EXERCISE DATA -
"""
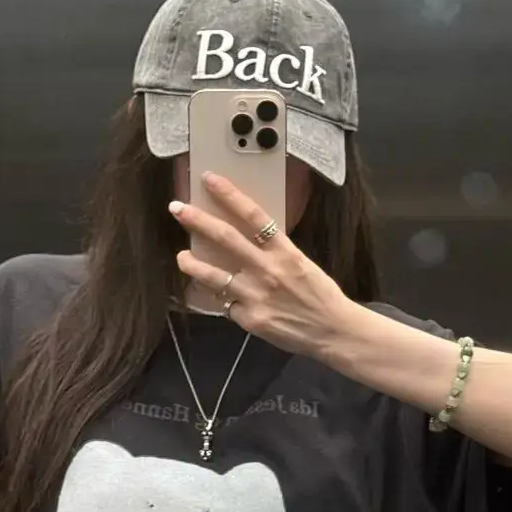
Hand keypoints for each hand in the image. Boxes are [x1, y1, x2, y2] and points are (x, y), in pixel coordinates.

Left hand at [171, 174, 352, 357]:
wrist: (334, 331)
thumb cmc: (321, 296)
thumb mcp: (302, 265)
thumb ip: (275, 254)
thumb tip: (250, 242)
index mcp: (285, 251)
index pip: (253, 215)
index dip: (229, 195)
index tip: (209, 179)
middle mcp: (268, 269)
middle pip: (226, 239)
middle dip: (198, 221)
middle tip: (177, 208)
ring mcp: (256, 295)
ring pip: (214, 276)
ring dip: (193, 264)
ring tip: (181, 257)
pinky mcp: (250, 319)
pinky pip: (226, 306)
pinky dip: (219, 300)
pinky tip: (211, 296)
"""
WORK TO BE COMPLETED -
Beginning with the line that has "thumb ip: (275, 254)", set down every line of the entries above through the final one, unchanged.

EXERCISE RESULT -
thumb ip: (275, 254)
thumb tip: (250, 242)
index mcp: (285, 251)
index pip: (253, 215)
index dip: (229, 195)
index tip: (209, 179)
middle mcp: (268, 269)
middle pip: (226, 239)
middle dip: (198, 221)
middle tip: (177, 208)
ring mcp: (256, 295)
ring pip: (214, 276)
ring dip: (193, 264)
ring tip: (181, 257)
pinky mcp: (250, 319)
pinky pip: (226, 306)
pinky dip: (219, 300)
pinky tip: (211, 296)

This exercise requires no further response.